Text under study —

California Consumer Privacy Act Brings Changes to the Litigation Landscape
The California Consumer Privacy Act (CCPA) provides consumers with groundbreaking rights over their personal information. Attorney General Rob Bonta reported that upon receiving a notice of alleged violation, 75% of businesses acted to come into compliance within the 30-day statutory cure period. The remaining 25% of businesses that received a notice of alleged violation are either within the 30-day cure period or are under active investigation. In addition, the California Department of Justice is seeing a wide range of numbers of consumer requests reported by businesses as required under the law. Among similarly sized and scoped companies, some have reported requests in the millions while others in the hundreds. Attorney General Bonta also launched a new online tool that allows consumers to directly notify businesses of potential violations.
“Enforcement of the CCPA marks an enormous step for privacy protection in California, particularly at this time after the COVID-19 pandemic moved so much of our lives online. We’re happy to announce that we are seeing great progress with our CCPA enforcement, but there’s more work to be done,” said Attorney General Bonta. “Plain and simple: Exercise your rights under the CCPA. Any Californian is empowered to opt out of the sale of their personal information online. Consumers can also join our enforcement efforts with our new Data Privacy Protection Tool that allows anyone to notice a business that appears to be out of compliance with CCPA.”
On July 1, 2020, the California Department of Justice began enforcing the CCPA by notifying businesses found not to be in compliance with the law. Under the CCPA, businesses that received notices had 30 days to cure or fix the alleged violation before an enforcement action can be initiated. Notices to cure have been issued to entities, including data brokers, marketing companies, businesses handling children’s information, media outlets, and online retailers.

(Excerpts from a dataset)
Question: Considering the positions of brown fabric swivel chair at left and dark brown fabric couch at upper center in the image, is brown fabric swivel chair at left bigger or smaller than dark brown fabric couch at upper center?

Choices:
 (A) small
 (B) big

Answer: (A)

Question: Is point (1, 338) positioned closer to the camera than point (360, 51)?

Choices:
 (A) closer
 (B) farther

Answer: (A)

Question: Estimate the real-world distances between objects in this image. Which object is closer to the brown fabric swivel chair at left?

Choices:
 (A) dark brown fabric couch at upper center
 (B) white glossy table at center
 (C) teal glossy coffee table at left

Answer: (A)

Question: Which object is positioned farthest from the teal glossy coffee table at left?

Requirement 1 —
In the CCPA article, what share of businesses came into compliance within the 30-day cure period after getting a notice of alleged violation?
Requirement 2 —
Retype the part of the CCPA article that begins with "On July 1, 2020, the" and stops after "and online retailers.".
Requirement 3 —
Extend the CCPA article, starting right after its last sentence.

Response 1 —
75% of businesses.

Response 2 —
On July 1, 2020, the California Department of Justice began enforcing the CCPA by notifying businesses found not to be in compliance with the law. Under the CCPA, businesses that received notices had 30 days to cure or fix the alleged violation before an enforcement action can be initiated. Notices to cure have been issued to entities, including data brokers, marketing companies, businesses handling children’s information, media outlets, and online retailers.

Response 3 —
Examples of notices to cure include:
• A social media app was not timely responding to CCPA requests, and users publicly complained that they were not receiving notice that their CCPA requests had been received or effectuated. The business explained its response processes and submitted detailed plans showing that it updated its CCPA consumer response procedures to include timely receipt confirmations and responses to future requests.
Attorney General Bonta this summer also launched a new online Consumer Privacy Tool that allows consumers to directly notify businesses that do not have a clear and easy-to-find “Do Not Sell My Personal Information” link on their homepage.
Finally, Attorney General Bonta encouraged all Californians to utilize their privacy rights. Under the CCPA, California consumers have the following rights:
• Right to Know: Consumers may request that a business tell them what specific personal information they have collected, shared or sold about them, and why it was collected, shared, or sold.
• Right to Delete: Consumers may request that a business delete personal information that the business collected from the consumer, subject to some exceptions.
• Right to Opt-Out: If a business sells their personal information, consumers may request that it stop doing so.
• Rights for Minors: A business cannot sell the personal information of minors under the age of 16 without their permission and, for children under 13, without parental consent.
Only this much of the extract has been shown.